• _TEXT PASSAGE_:
*** Begin section ***

Some of our families' stories

 Here are some heartbreaking accounts of the real impact of the UK visa rules on children and families.

If you are from the media and interested in more stories please contact us 

Donna – daughter is 4 years old

My daughter only moved from turkey to uk end of July. I’ve been here since beginning March 18. She stayed with her grandparents so her father could work (4 hours away in a different town) & so that I could come back, find a job etc. That was an incredibly stressful time for all, the extra stress on my in laws, us as a couple & our daughter, who at 4 years old, doesn’t understand why we had to be apart. She has now started school, but wets herself everyday in school, asks for her daddy every day & has separation anxiety with me. She follows me like a puppy. I find it so hard being a single parent (& not by choice) working full time & struggling financially. My parents passed away 6 years ago so I don’t really have any support network here, but rely on childminders & after school clubs-which all costs money too. I can apply for his visa at the end of October & although we have a good case & we meet all requirements, I can’t help panicking, thinking what will happen if they say no.

Loren – daughter is 8 years old.

My daughter is 8 years old and from a previous relationship. She has never met her British father and probably never will. However she idolises my fiancé (we are due to marry in may) from turkey. 
It’s because of her we met. She started playing with him in the hotel pool one day when he was on a break from work and the rest is history. 


He has asked her to take his name when we marry. Something she was so excited about. And it makes me so happy when I hear her telling her friends “my dad” or “he’s my dad now” with such a big smile on her face. 
Because of him she has experienced a new culture, she has learnt a new language and she has experienced things most British 8 years olds don’t get to see anymore sadly, like street parties, neighbors sharing food and playing instruments in the house like a band for fun. Her mind is open to the possibility that not all Muslims are bad, something that is sadly portrayed strongly by our media. And to me that can only be a good thing for future generations. 


Sadly I don’t earn enough for him to come here on a spouse visa once we are married. And getting a visitor visa is ridiculously hard because proving he will go home, even though I know he will, seems an impossible task to prove to our home office. My word as a British citizen should be enough. Instead I’m made to feel like a liar in my own country that I once used to have faith in. I can’t travel to him when I want because she has school and then I get fined. I can’t win. I have to choose between love and education all the time. And it’s constantly heartbreaking. Furthermore I can’t move there because her life is here. So we spend our time apart. Paying for two houses, and two sets of bills. Instead of paying them together.

*** End section ***

• _THE DATA_:

*** Begin section ***

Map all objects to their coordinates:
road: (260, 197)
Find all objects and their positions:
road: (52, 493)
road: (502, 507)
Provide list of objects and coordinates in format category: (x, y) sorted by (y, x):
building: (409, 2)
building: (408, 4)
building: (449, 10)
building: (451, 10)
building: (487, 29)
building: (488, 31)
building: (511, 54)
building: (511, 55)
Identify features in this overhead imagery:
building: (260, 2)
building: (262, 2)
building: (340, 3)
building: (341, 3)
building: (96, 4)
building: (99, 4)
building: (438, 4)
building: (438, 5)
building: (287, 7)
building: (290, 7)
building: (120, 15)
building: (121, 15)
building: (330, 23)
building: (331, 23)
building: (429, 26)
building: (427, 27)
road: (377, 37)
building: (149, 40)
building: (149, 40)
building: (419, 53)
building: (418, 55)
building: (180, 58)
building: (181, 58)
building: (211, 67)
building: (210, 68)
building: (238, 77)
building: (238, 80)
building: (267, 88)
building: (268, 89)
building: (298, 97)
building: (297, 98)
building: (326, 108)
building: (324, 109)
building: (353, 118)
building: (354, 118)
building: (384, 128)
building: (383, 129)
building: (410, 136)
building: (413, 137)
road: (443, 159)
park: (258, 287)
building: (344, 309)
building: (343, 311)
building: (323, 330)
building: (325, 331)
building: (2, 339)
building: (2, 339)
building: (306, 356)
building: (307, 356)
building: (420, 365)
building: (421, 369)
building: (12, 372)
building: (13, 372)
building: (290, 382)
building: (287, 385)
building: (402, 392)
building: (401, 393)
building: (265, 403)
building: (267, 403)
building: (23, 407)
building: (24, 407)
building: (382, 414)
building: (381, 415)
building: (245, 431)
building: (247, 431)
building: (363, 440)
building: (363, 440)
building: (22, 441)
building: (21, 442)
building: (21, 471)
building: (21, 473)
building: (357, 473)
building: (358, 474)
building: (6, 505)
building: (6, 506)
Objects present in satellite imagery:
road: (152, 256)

*** End section ***

• _WHAT TO DO_:
A – Translate this sentence from the text on UK visa rules and families into Spanish: "I have to choose between love and education all the time."
B – Please continue the text on UK visa rules and families from the end of its last sentence.
The records have no connection to the text on UK visa rules and families.

• _ANSWERS FOR THE TASKS_:
A – Tengo que elegir entre el amor y la educación todo el tiempo.

B –
My daughter doesn’t understand why he can’t come here to visit. She doesn’t understand why he can’t be here for her birthday or Christmas even though we badly want that to happen. And she wishes for it every birthday which breaks my heart! She doesn’t understand why people who don’t know us make decisions about family when all we want is to be together. And while I know some measures need to be in place, I can’t help feeling like they are too much. That too many people are hurt for nothing. 

If he was to come here to be with me, he would work. He would make mine and my daughters life better. But until then it rests on my shoulders. I have to be the one who works 40 hour weeks to make the income to even be able to think about a visa and miss time with my daughter and pass her from pillar to post in order for us to be a family. I have to be the one to explain that I have to do that because my own country don’t believe that we are a couple or that we are trying to commit some sort of crime. I’m in Love and we are a family, yet it seems in Britain money talks. If I was rich or sick, then he would be with me. Until then I have to love someone British. That’s basically the way it feels. 

I’m saddened and angry that my daughter has had to experience the visa system. I never knew till I fell in love with someone not British at 28 so I was lucky that I could live in a fantasy world. Sadly she is 8 and knows already that in Britain they make you pay for love. 

She may not be his biological daughter, but he’s treated her with more respect and kindness than her British father, and that to me speaks volumes. And it should to our country too. Because it’s about time we starting teaching our children that love is more important than money, not the other way around. Before it’s too late and all children have is anger and pain from missing out on family time.